Deux sociétés appartenant à un groupe industriel avaient rompu sans préavis, l’une en juin l’autre en octobre, leurs relations avec un fournisseur qui les approvisionnait depuis cinq ans. La cour d’appel de Paris avait estimé que celui-ci avait droit à un préavis de rupture d’un an compte tenu des circonstances suivantes : les sociétés avaient noué concomitamment des relations commerciales avec lui et les avaient rompues la même année pour des motifs similaires ; ces ruptures cumulées avaient nécessairement amplifié les conséquences qui en résultait pour le fournisseur ; la durée du préavis devait donc être appréciée en tenant compte du chiffre d’affaires global réalisé par le fournisseur avec ces sociétés qui avaient entretenu avec celui-ci une relation commerciale sur une même période, sur des produits identiques et des quantités similaires ; ce chiffre d’affaires avait atteint environ 10 % et le fournisseur avait dû, sur une même période, pallier la perte de deux clients avec lesquels il avait un chiffre d’affaires conséquent.

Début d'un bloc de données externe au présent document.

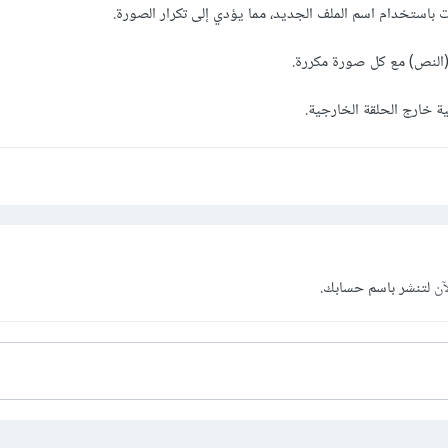
 باستخدام اسم الملف الجديد، مما يؤدي إلى تكرار الصورة.
(النص) مع كل صورة مكررة.
ة خارج الحلقة الخارجية.
آن
لتنشر باسم حسابك.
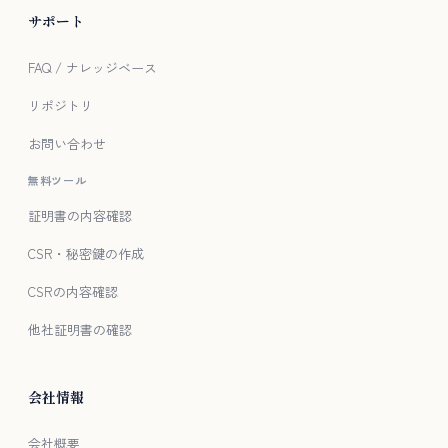
サポート
FAQ / ナレッジベース
リポジトリ
お問い合わせ
無料ツール
証明書の内容確認
CSR・秘密鍵の作成
CSRの内容確認
他社証明書の確認
会社情報
会社概要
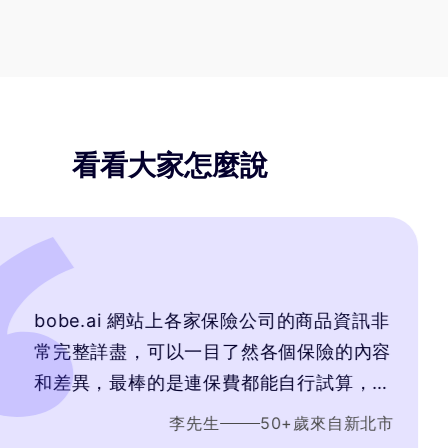
看看大家怎麼說
0
e.ai 網站上各家保險公司的商品資訊非
整詳盡，可以一目了然各個保險的內容
異，最棒的是連保費都能自行試算，公
明，顧問會針對我的需求推薦最符合我
李先生
50
+歲
來自
新北市
的產品，而不是只考量自身銷售利潤最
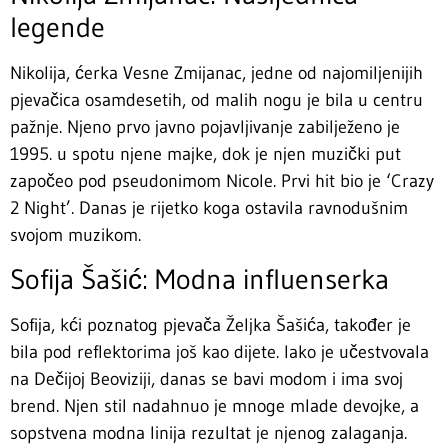
legende
Nikolija, ćerka Vesne Zmijanac, jedne od najomiljenijih
pjevačica osamdesetih, od malih nogu je bila u centru
pažnje. Njeno prvo javno pojavljivanje zabilježeno je
1995. u spotu njene majke, dok je njen muzički put
započeo pod pseudonimom Nicole. Prvi hit bio je ‘Crazy
2 Night’. Danas je rijetko koga ostavila ravnodušnim
svojom muzikom.
Sofija Šašić: Modna influenserka
Sofija, kći poznatog pjevača Željka Šašića, također je
bila pod reflektorima još kao dijete. Iako je učestvovala
na Dečijoj Beoviziji, danas se bavi modom i ima svoj
brend. Njen stil nadahnuo je mnoge mlade devojke, a
sopstvena modna linija rezultat je njenog zalaganja.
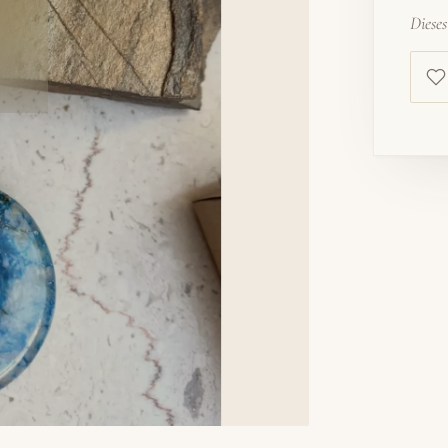
Diese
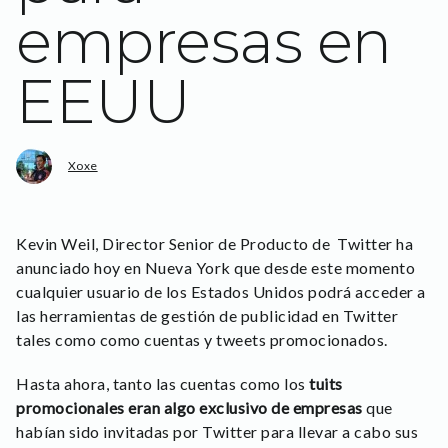
empresas en
EEUU
Xoxe
Kevin Weil, Director Senior de Producto de Twitter ha
anunciado hoy en Nueva York que desde este momento
cualquier usuario de los Estados Unidos podrá acceder a
las herramientas de gestión de publicidad en Twitter
tales como como cuentas y tweets promocionados.
Hasta ahora, tanto las cuentas como los
tuits
promocionales eran algo exclusivo de empresas
que
habían sido invitadas por Twitter para llevar a cabo sus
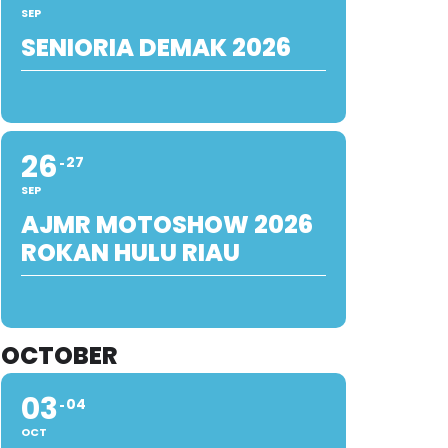
SEP
SENIORIA DEMAK 2026
26
27
SEP
AJMR MOTOSHOW 2026
ROKAN HULU RIAU
OCTOBER
03
04
OCT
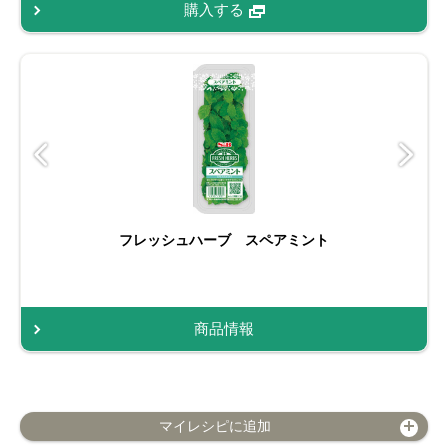
購入する
フレッシュハーブ スペアミント
商品情報
マイレシピに追加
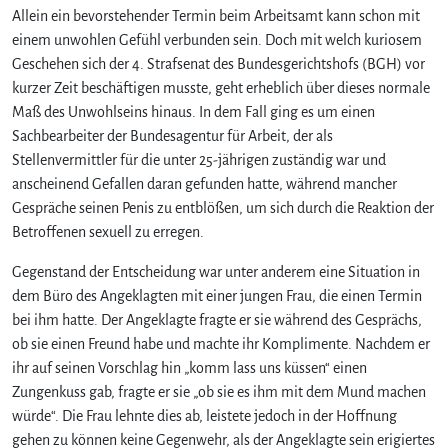
Allein ein bevorstehender Termin beim Arbeitsamt kann schon mit
einem unwohlen Gefühl verbunden sein. Doch mit welch kuriosem
Geschehen sich der 4. Strafsenat des Bundesgerichtshofs (BGH) vor
kurzer Zeit beschäftigen musste, geht erheblich über dieses normale
Maß des Unwohlseins hinaus. In dem Fall ging es um einen
Sachbearbeiter der Bundesagentur für Arbeit, der als
Stellenvermittler für die unter 25-jährigen zuständig war und
anscheinend Gefallen daran gefunden hatte, während mancher
Gespräche seinen Penis zu entblößen, um sich durch die Reaktion der
Betroffenen sexuell zu erregen.
Gegenstand der Entscheidung war unter anderem eine Situation in
dem Büro des Angeklagten mit einer jungen Frau, die einen Termin
bei ihm hatte. Der Angeklagte fragte er sie während des Gesprächs,
ob sie einen Freund habe und machte ihr Komplimente. Nachdem er
ihr auf seinen Vorschlag hin „komm lass uns küssen“ einen
Zungenkuss gab, fragte er sie „ob sie es ihm mit dem Mund machen
würde“. Die Frau lehnte dies ab, leistete jedoch in der Hoffnung
gehen zu können keine Gegenwehr, als der Angeklagte sein erigiertes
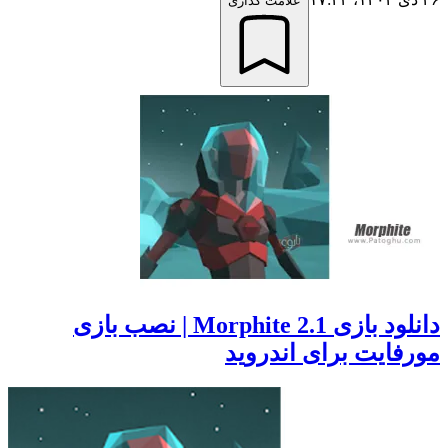
علامت گذاری
دانلود بازی Morphite 2.1 | نصب بازی
مورفایت برای اندروید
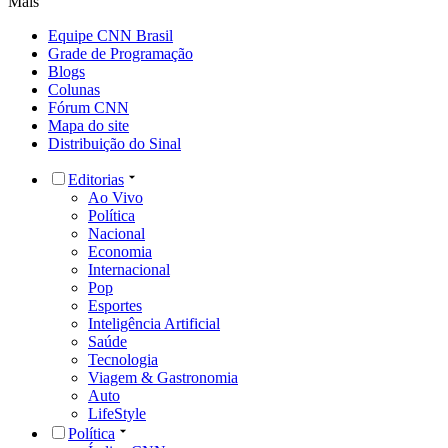
Mais
Equipe CNN Brasil
Grade de Programação
Blogs
Colunas
Fórum CNN
Mapa do site
Distribuição do Sinal
Editorias
Ao Vivo
Política
Nacional
Economia
Internacional
Pop
Esportes
Inteligência Artificial
Saúde
Tecnologia
Viagem & Gastronomia
Auto
LifeStyle
Política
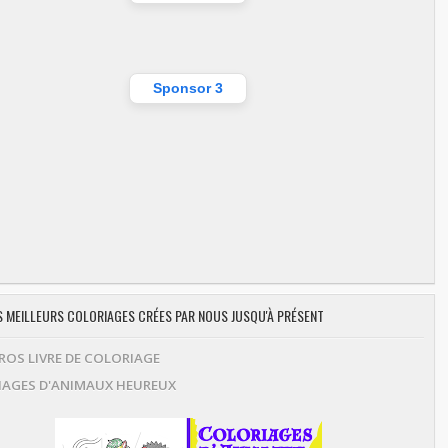
Sponsor 3
ES MEILLEURS COLORIAGES CRÉES PAR NOUS JUSQU'À PRÉSENT
OS LIVRE DE COLORIAGE
AGES D'ANIMAUX HEUREUX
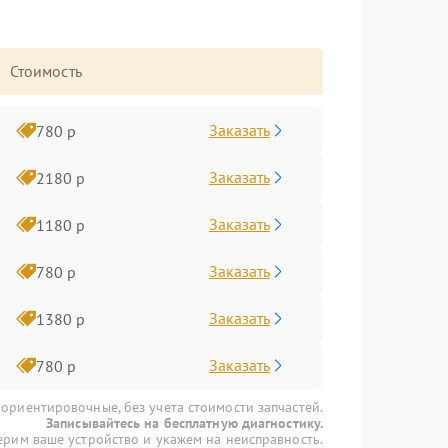
Стоимость
Заказать
780 р
Заказать
2180 р
Заказать
1180 р
Заказать
780 р
Заказать
1380 р
Заказать
780 р
 ориентировочные, без учета стоимости запчастей.
Записывайтесь на бесплатную диагностику.
рим ваше устройство и укажем на неисправность.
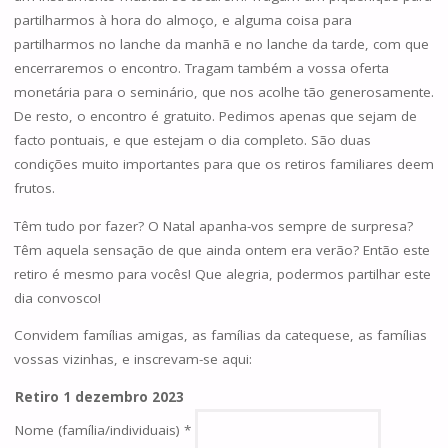
partilharmos à hora do almoço, e alguma coisa para
partilharmos no lanche da manhã e no lanche da tarde, com que
encerraremos o encontro. Tragam também a vossa oferta
monetária para o seminário, que nos acolhe tão generosamente.
De resto, o encontro é gratuito. Pedimos apenas que sejam de
facto pontuais, e que estejam o dia completo. São duas
condições muito importantes para que os retiros familiares deem
frutos.
Têm tudo por fazer? O Natal apanha-vos sempre de surpresa?
Têm aquela sensação de que ainda ontem era verão? Então este
retiro é mesmo para vocês! Que alegria, podermos partilhar este
dia convosco!
Convidem famílias amigas, as famílias da catequese, as famílias
vossas vizinhas, e inscrevam-se aqui:
Retiro 1 dezembro 2023
Nome (família/individuais)
*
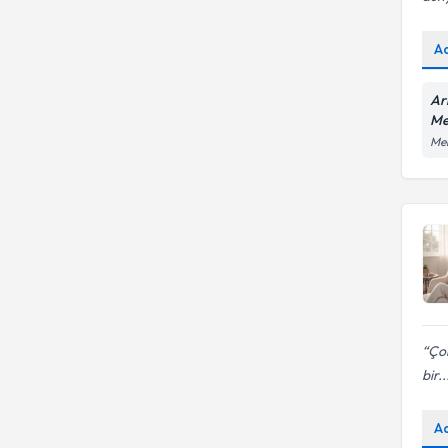
A
Ar
Me
Mer
Çok
bir..
A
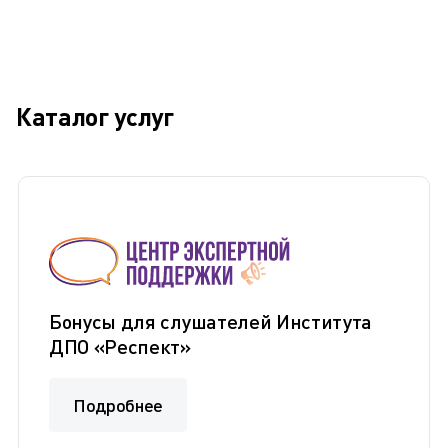
Каталог услуг
Бонусы для слушателей Института
ДПО «Респект»
Подробнее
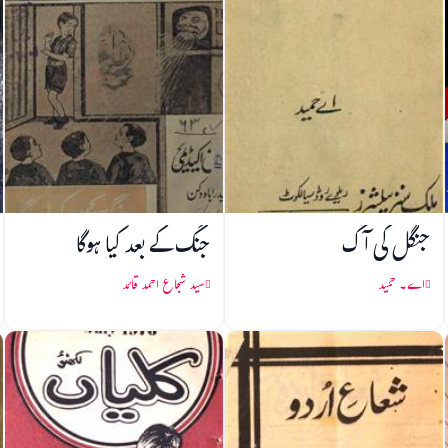
جنگل کی آگ
جنگ کے بعد کیا ہوگا
اے۔ حمید
سید شجاع احمد قائد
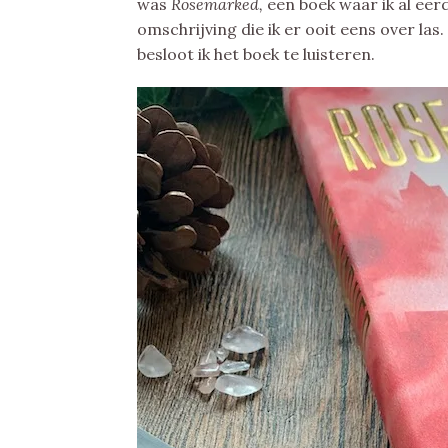
was
Rosemarked,
een boek waar ik al ee
omschrijving die ik er ooit eens over las
besloot ik het boek te luisteren.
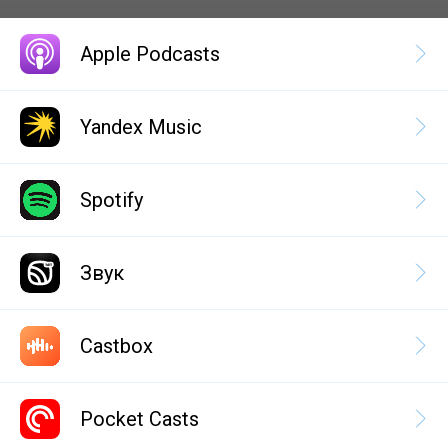
Apple Podcasts
Yandex Music
Spotify
Звук
Castbox
Pocket Casts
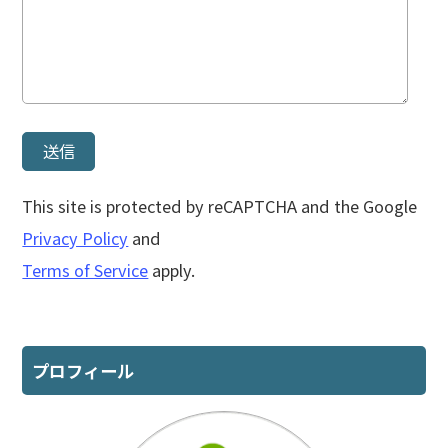
This site is protected by reCAPTCHA and the Google
Privacy Policy
and
Terms of Service
apply.
プロフィール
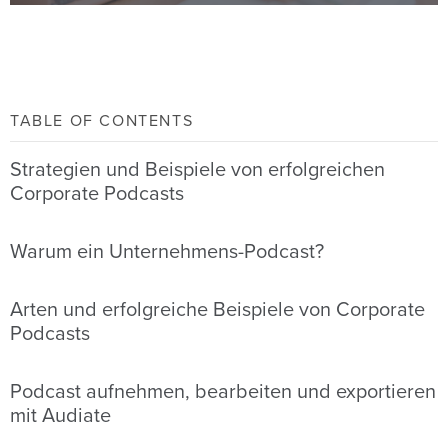
TABLE OF CONTENTS
Strategien und Beispiele von erfolgreichen
Corporate Podcasts
Warum ein Unternehmens-Podcast?
Arten und erfolgreiche Beispiele von Corporate
Podcasts
Podcast aufnehmen, bearbeiten und exportieren
mit Audiate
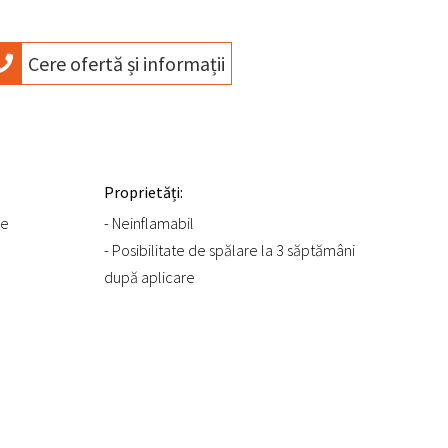
Cere ofertă și informații
Proprietăți:
le
- Neinflamabil
- Posibilitate de spălare la 3 săptămâni
după aplicare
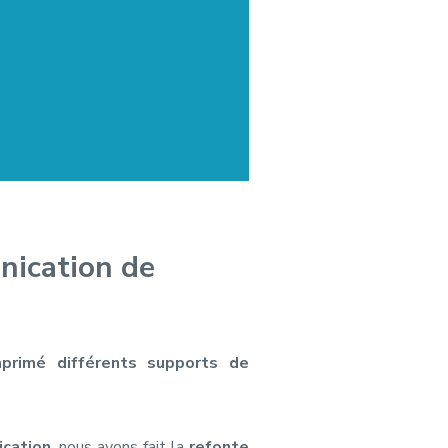
nication de
mprimé différents supports de
cation
, nous avons fait la
refonte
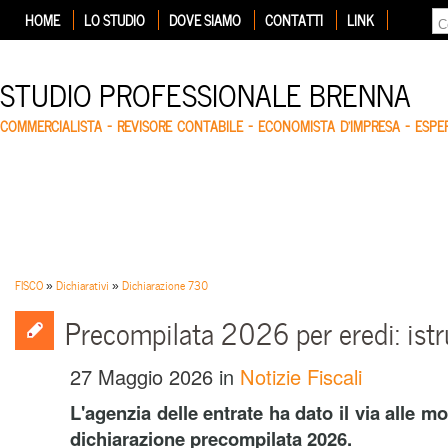
HOME
LO STUDIO
DOVE SIAMO
CONTATTI
LINK
STUDIO PROFESSIONALE BRENNA
COMMERCIALISTA – REVISORE CONTABILE – ECONOMISTA D'IMPRESA – ESP
FISCO
»
Dichiarativi
»
Dichiarazione 730
Precompilata 2026 per eredi: istru
27 Maggio 2026
in
Notizie Fiscali
L'agenzia delle entrate ha dato il via alle mo
dichiarazione precompilata 2026.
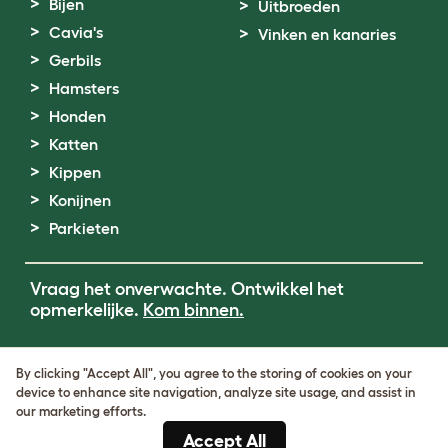
Bijen
Uitbroeden
Cavia's
Vinken en kanaries
Gerbils
Hamsters
Honden
Katten
Kippen
Konijnen
Parkieten
Vraag het onverwachte. Ontwikkel het
opmerkelijke.
Kom binnen.
Terms of Use
By clicking "Accept All", you agree to the storing of cookies on your
Cookie & Privacy Policy
device to enhance site navigation, analyze site usage, and assist in
Cookie Settings
our marketing efforts.
Sitemap
Accept All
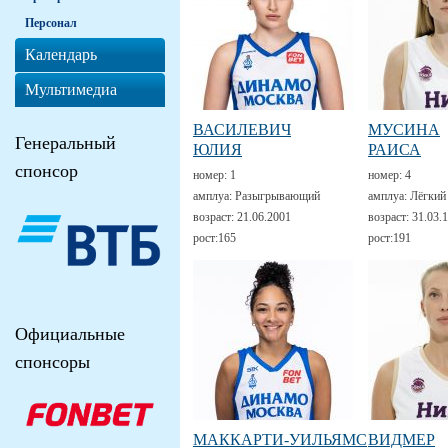
Персонал
Календарь
Мультимедиа
ВАСИЛЕВИЧ
МУСИНА
Генеральный
ЮЛИЯ
РАИСА
спонсор
номер:
1
номер:
4
амплуа:
Разыгрывающий
амплуа:
Лёгкий
возраст:
21.06.2001
возраст:
31.03.
рост:
165
рост:
191
Официальные
спонсоры
МАККАРТИ-УИЛЬЯМС
ВИДМЕР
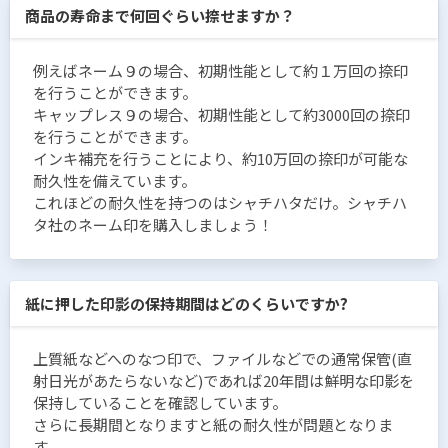
商品の寿命まで何回ぐらい捺せますか？
例えばネーム９の場合、初期性能として約１万回の捺印
を行うことができます。
キャップレス９の場合、初期性能として約3000回の捺印
を行うことができます。
インキ補充を行うことにより、約10万回の捺印が可能な
耐久性を備えています。
これほどの耐久性を持つのはシャチハタだけ。シャチハ
タ社のネーム印を購入しましょう！
紙に押した印影の保持期間はどのくらいですか?
上質紙などへのなつ印で、ファイルなどでの通常保管(直
射日光があたらないなど)であれば20年間は鮮明な印影を
保持していることを確認しています。
さらに長期間となりますと紙の耐久性が問題となりま
す。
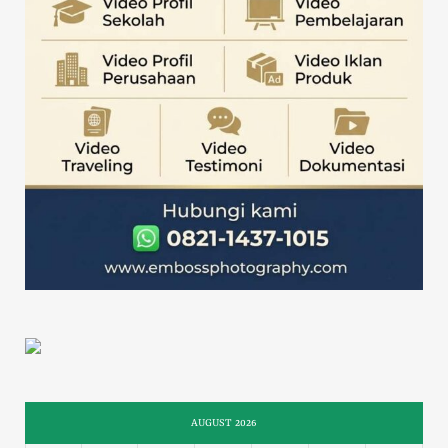
AUGUST 2026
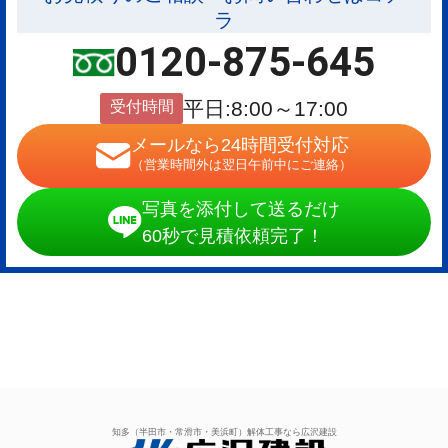
ラ
0120-875-645
受付時間
平日:8:00～17:00
メールなら24時間受付対応
（営業時間外は翌日午前中にご連絡）
写真を添付して送るだけ
60秒で見積依頼完了！
知多（半田市・常滑市・美浜町）解体工事なら広沢建設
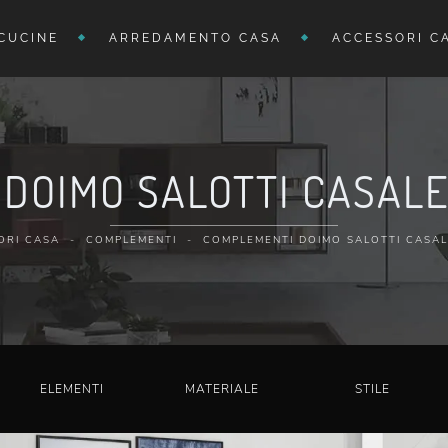
CUCINE
ARREDAMENTO CASA
ACCESSORI C
DOIMO SALOTTI CASALE
ORI CASA
-
COMPLEMENTI
-
COMPLEMENTI DOIMO SALOTTI CASAL
ELEMENTI
MATERIALE
STILE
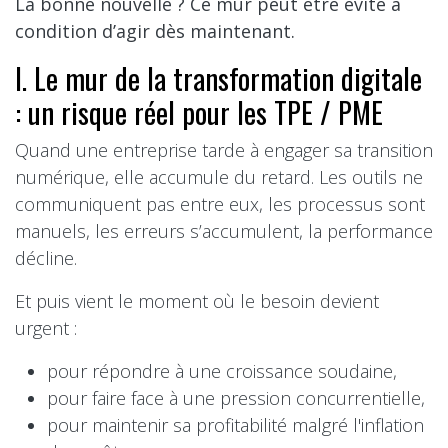
La bonne nouvelle ? Ce mur peut être évité à
condition d’agir dès maintenant.
I. Le mur de la transformation digitale
: un risque réel pour les TPE / PME
Quand une entreprise tarde à engager sa transition
numérique, elle accumule du retard. Les outils ne
communiquent pas entre eux, les processus sont
manuels, les erreurs s’accumulent, la performance
décline.
Et puis vient le moment où le besoin devient
urgent :
pour répondre à une croissance soudaine,
pour faire face à une pression concurrentielle,
pour maintenir sa profitabilité malgré l'inflation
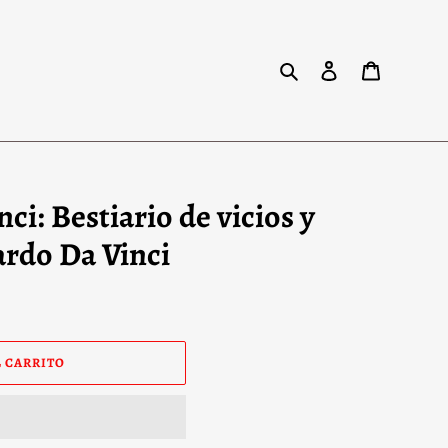
Buscar
Ingresar
Carrito
ci: Bestiario de vicios y
ardo Da Vinci
 CARRITO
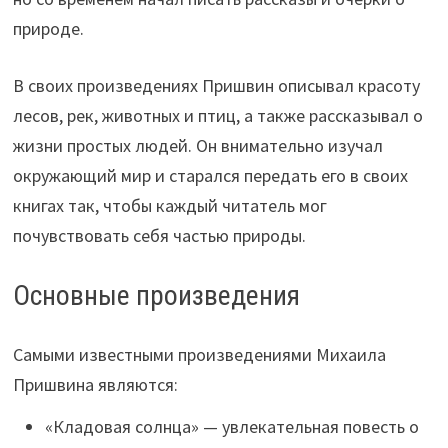
природе.
В своих произведениях Пришвин описывал красоту
лесов, рек, животных и птиц, а также рассказывал о
жизни простых людей. Он внимательно изучал
окружающий мир и старался передать его в своих
книгах так, чтобы каждый читатель мог
почувствовать себя частью природы.
Основные произведения
Самыми известными произведениями Михаила
Пришвина являются:
«Кладовая солнца» — увлекательная повесть о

La Haute Juridiction a cassé cette décision. Bien qu'appartenant à un même groupe et ayant la même activité les sociétés étaient deux sociétés autonomes qui avaient entretenu avec le fournisseur des relations commerciales distinctes. Il n’était pas établi qu’elles avaient agi de concert.

A noter : La Cour de cassation précise sa jurisprudence en cas de relations nouées par une même entreprise avec plusieurs sociétés d’un même groupe. Elle a déjà jugé que la durée du préavis nécessaire pour rompre l’une de ces relations s’apprécie par référence à la seule durée de celle-ci, sans tenir compte de la durée des autres relations (Cass. com. 31-3-2015 n° 14-11.329 ; dans le même sens, Cass. com. 23-10-2012 n° 11-22.383). Ici, la durée des relations entretenues avec les deux sociétés était identique, mais le fournisseur invoquait une prise en compte globale du volume d’activité perdu. 
Les sociétés appartenant à un groupe sont des personnes morales autonomes, y compris à l’égard de la société mère (notamment, Cass. com. 26-4-1994 n° 92-15.577 ; CA Montpellier 14-12-2010 n° 09-6383). Les relations commerciales établies par une entreprise avec plusieurs sociétés d’un même groupe doivent donc être appréciées individuellement et non globalement. 
La Cour de cassation réserve pour la première fois l’hypothèse où ces sociétés ont agi de concert. Il résulte de la décision commentée que la preuve d’un tel concert ne peut pas résulter de seules similitudes dans les relations nouées et dans les circonstances de leur rupture.